----- RECORDS PROVIDED -----

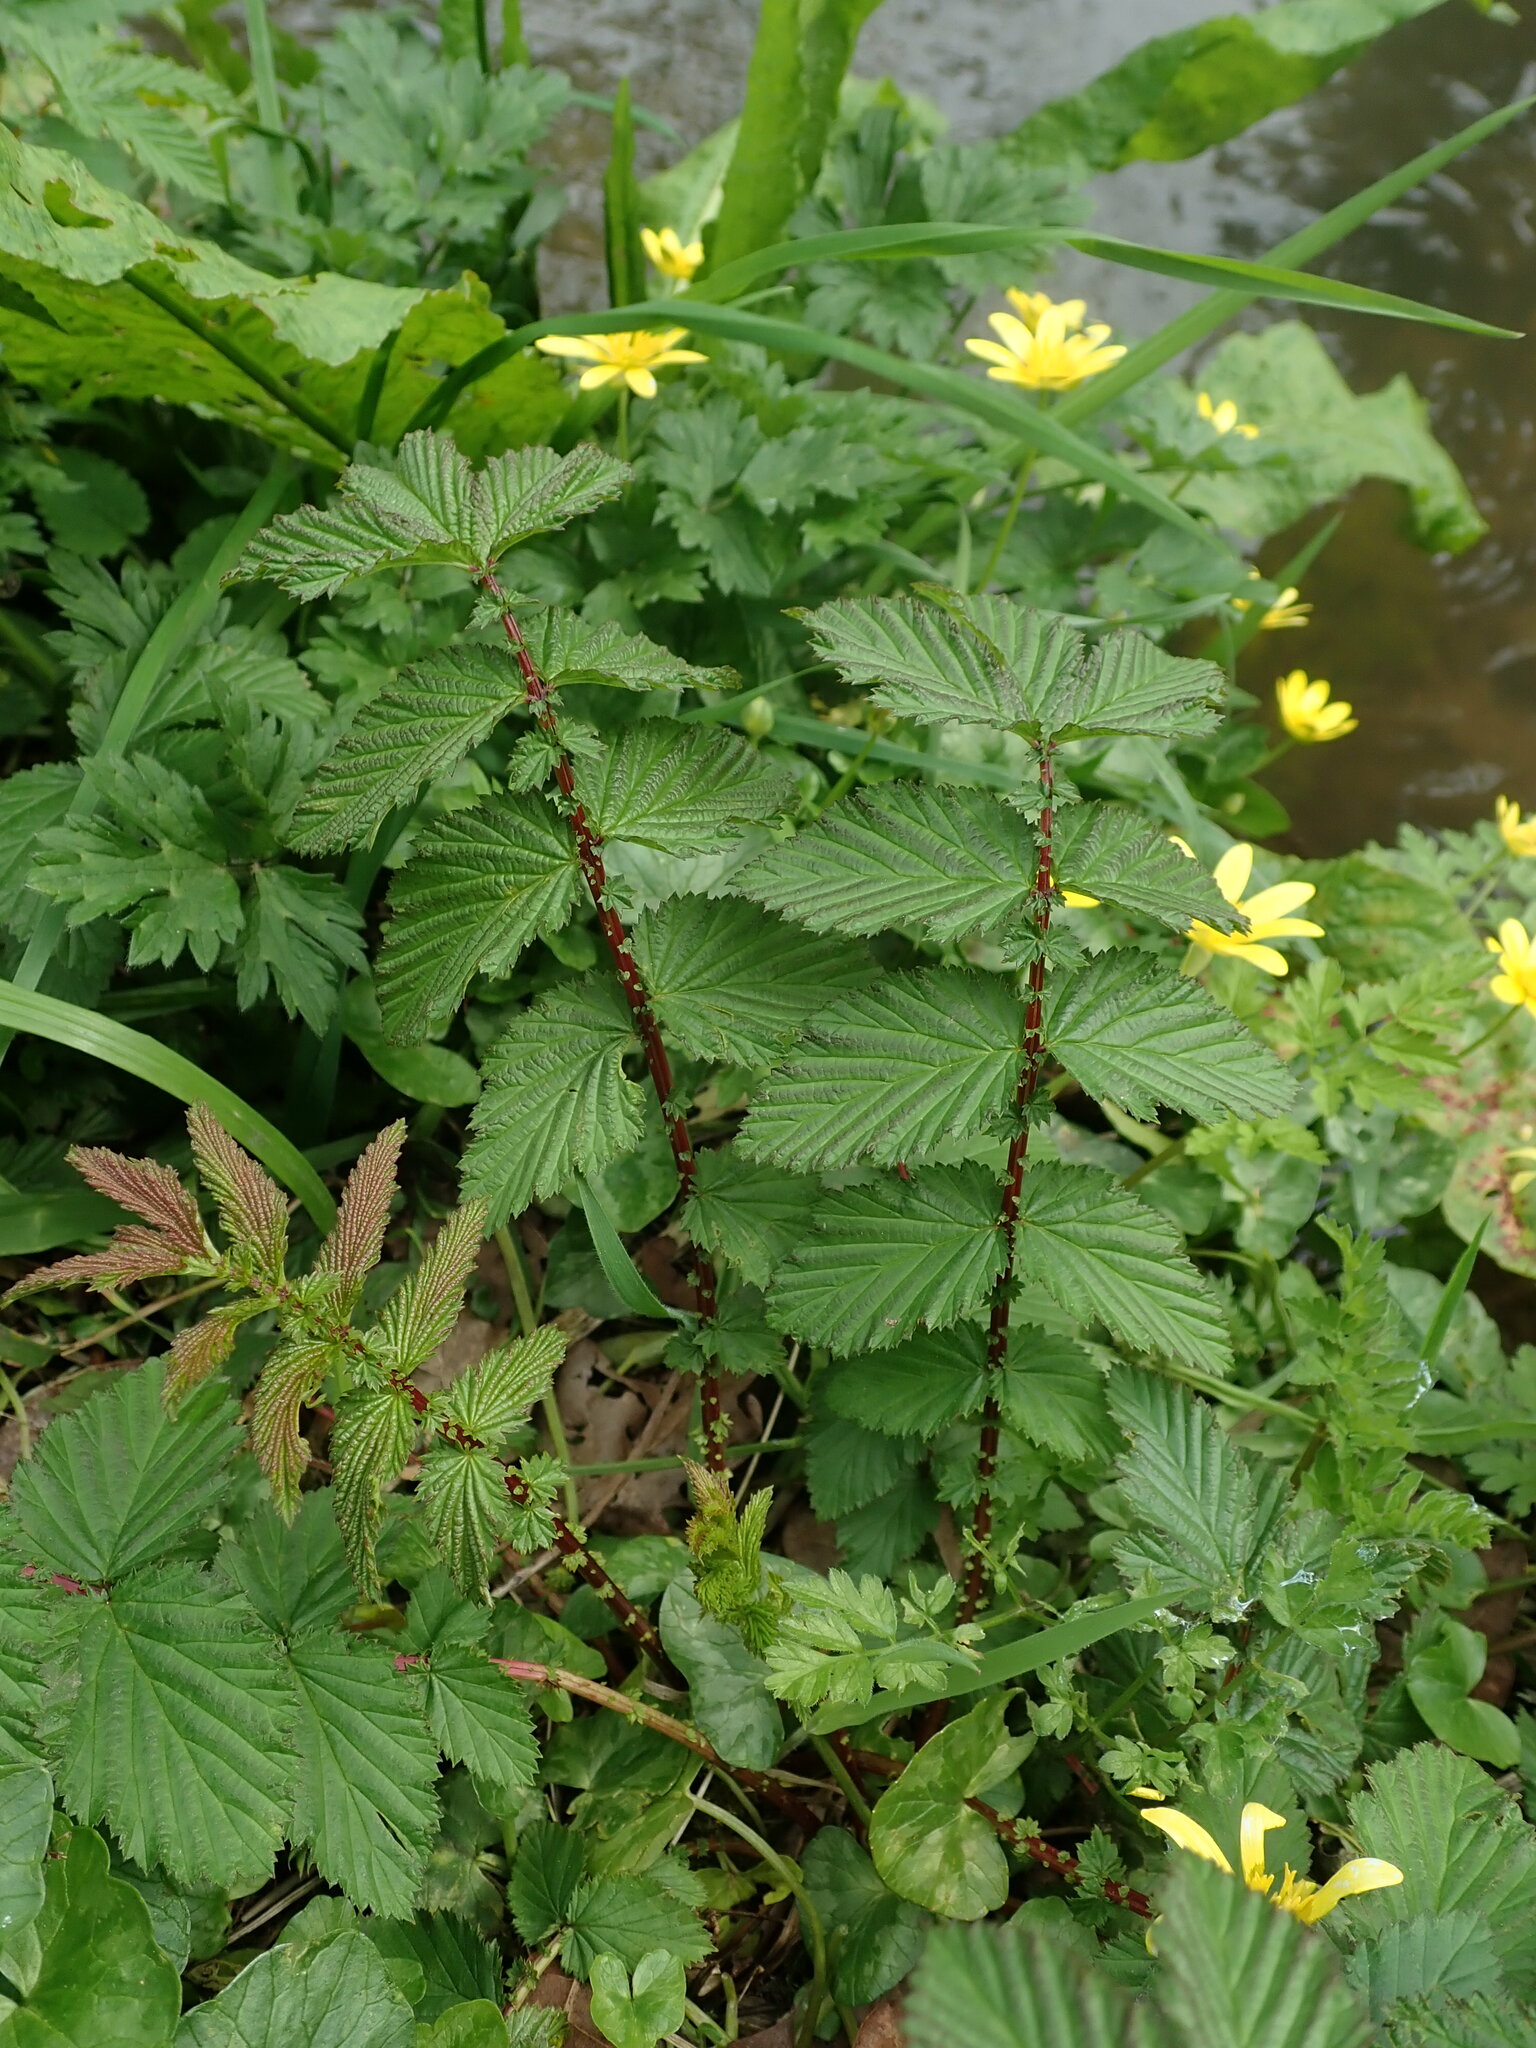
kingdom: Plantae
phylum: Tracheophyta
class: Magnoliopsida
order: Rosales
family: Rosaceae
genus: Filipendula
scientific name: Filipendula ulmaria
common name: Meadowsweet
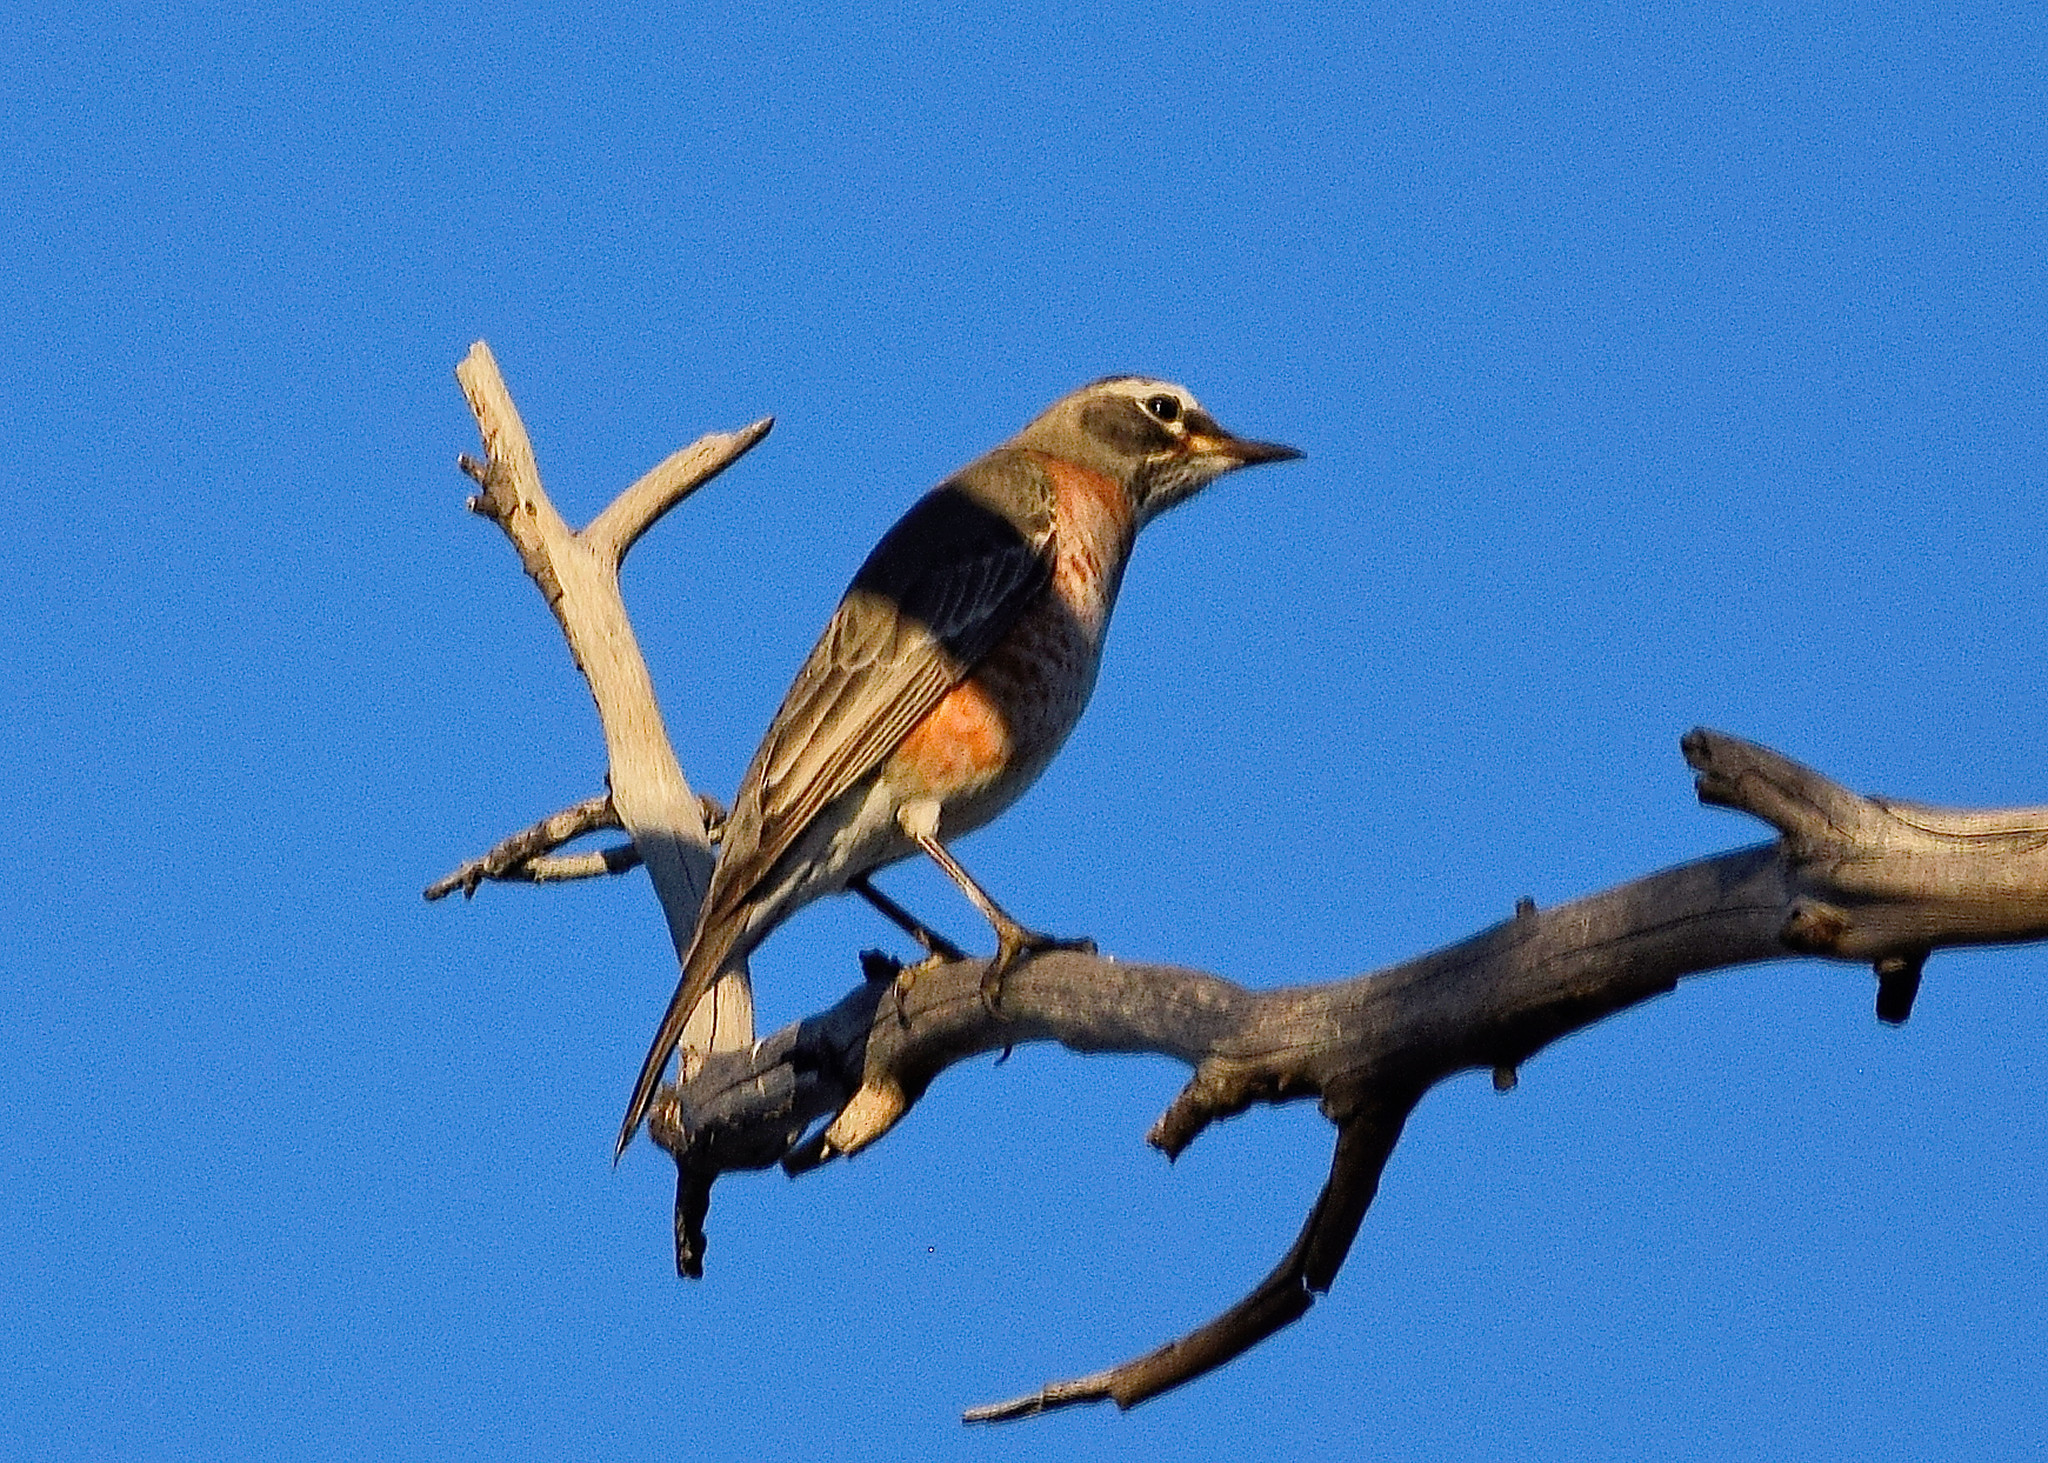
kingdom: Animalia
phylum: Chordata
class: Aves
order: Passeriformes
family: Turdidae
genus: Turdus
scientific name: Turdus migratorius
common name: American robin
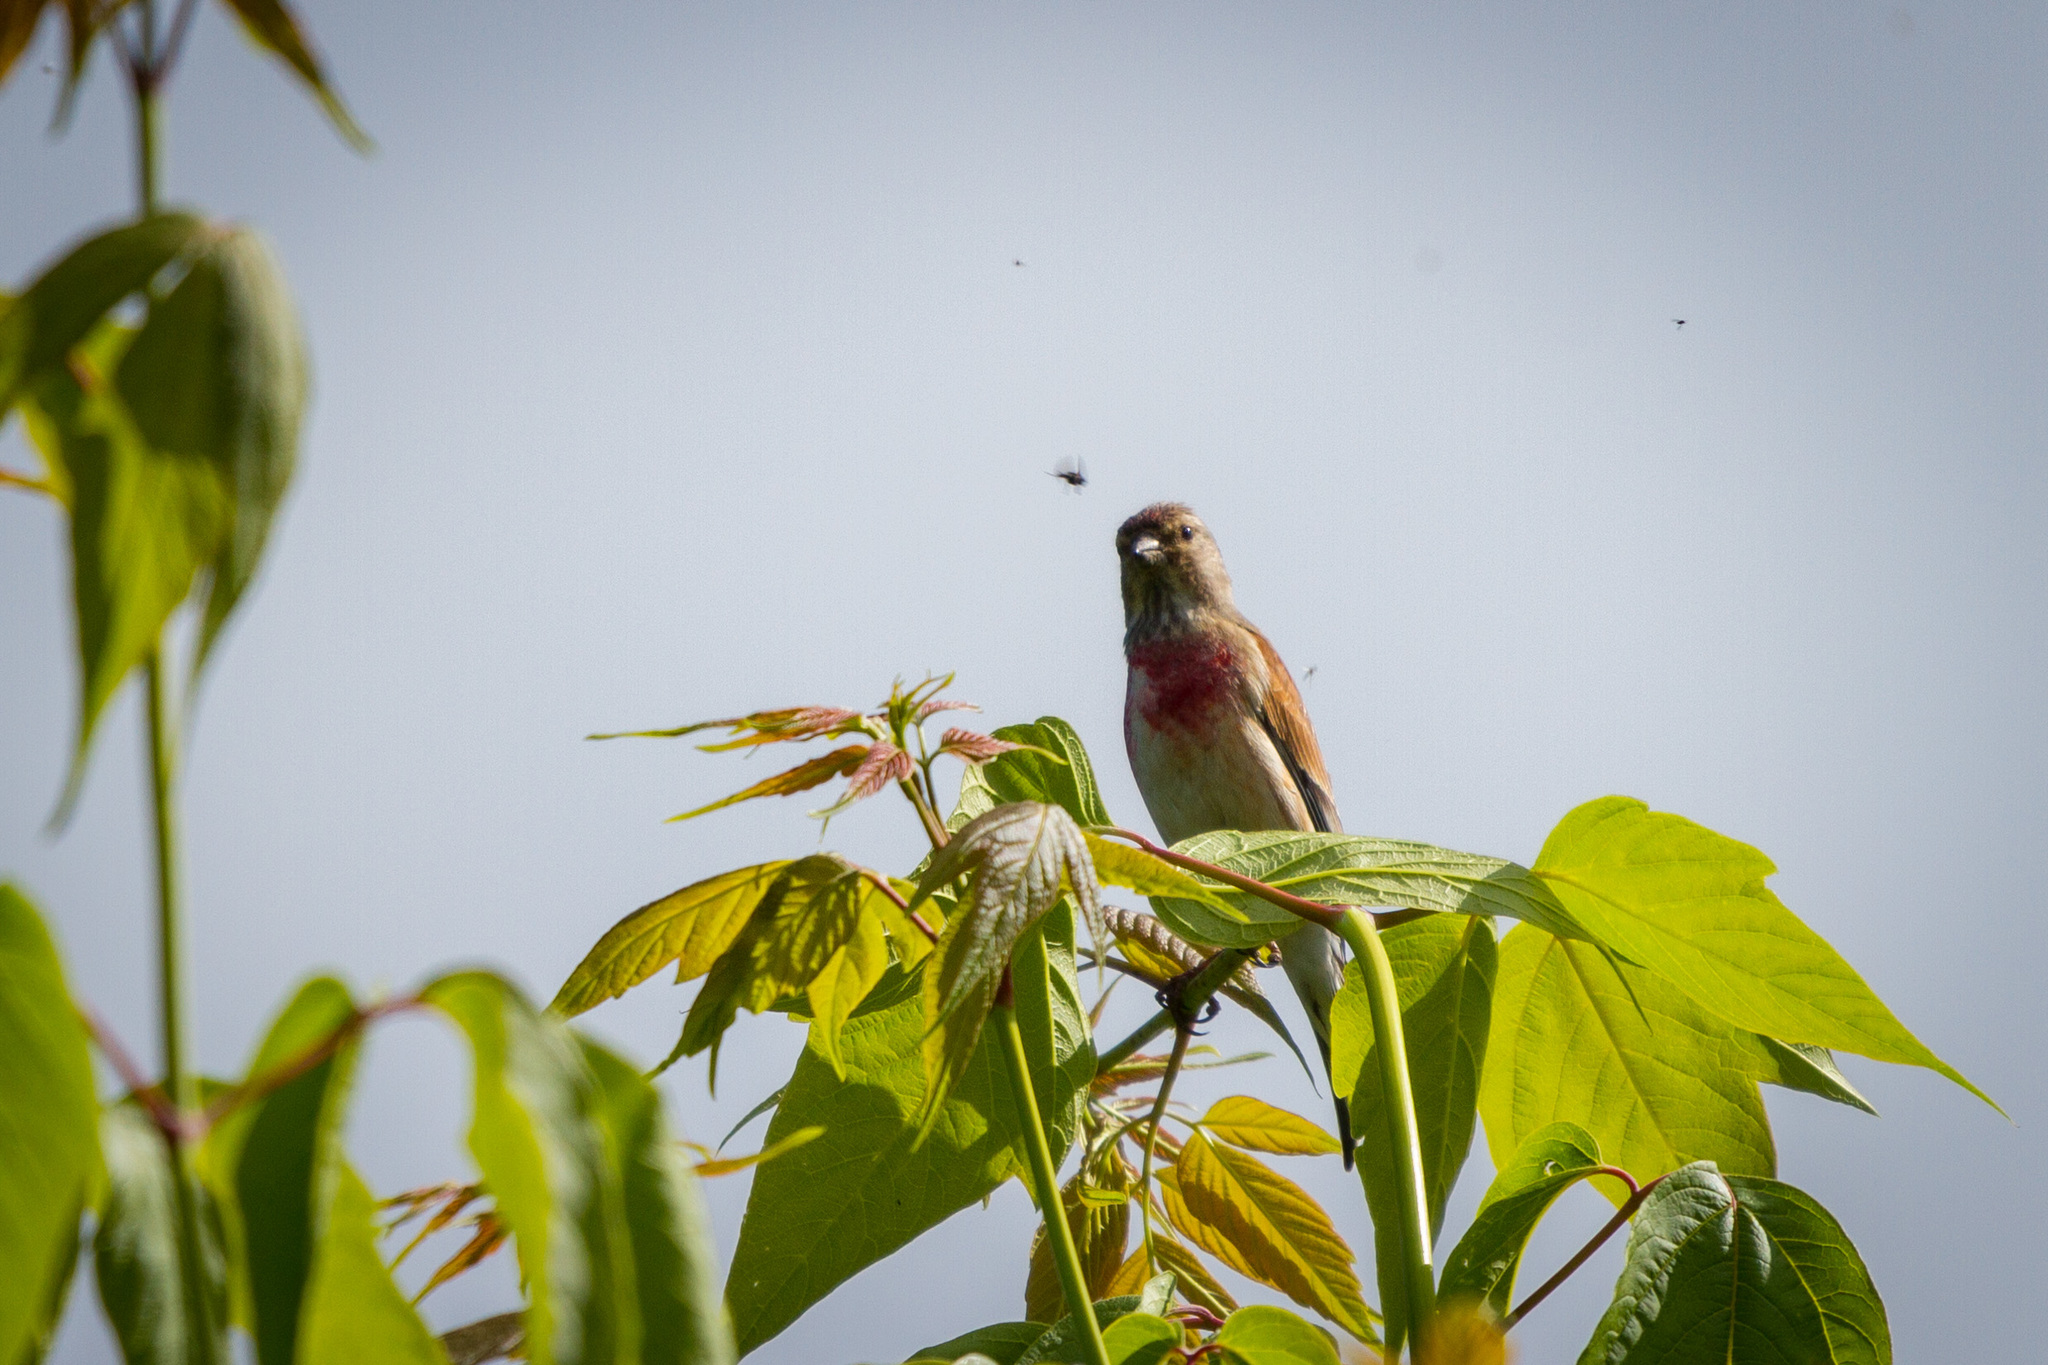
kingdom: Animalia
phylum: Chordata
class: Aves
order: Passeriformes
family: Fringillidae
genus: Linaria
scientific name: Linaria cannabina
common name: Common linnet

-----

### EXERCISE OBJECTIVE
Rewrite every line of the entries above as a Markdown table with the columns "Row" and "Line", numbering the rows and omitting blank lines. Leave the pictures out of the table.

### RESULT FOR THIS EXERCISE
| Row | Line |
|---|---|
| 1 | kingdom: Plantae |
| 2 | phylum: Tracheophyta |
| 3 | class: Magnoliopsida |
| 4 | order: Rosales |
| 5 | family: Rosaceae |
| 6 | genus: Filipendula |
| 7 | scientific name: Filipendula ulmaria |
| 8 | common name: Meadowsweet |
| 9 | kingdom: Animalia |
| 10 | phylum: Chordata |
| 11 | class: Aves |
| 12 | order: Passeriformes |
| 13 | family: Turdidae |
| 14 | genus: Turdus |
| 15 | scientific name: Turdus migratorius |
| 16 | common name: American robin |
| 17 | kingdom: Animalia |
| 18 | phylum: Chordata |
| 19 | class: Aves |
| 20 | order: Passeriformes |
| 21 | family: Fringillidae |
| 22 | genus: Linaria |
| 23 | scientific name: Linaria cannabina |
| 24 | common name: Common linnet |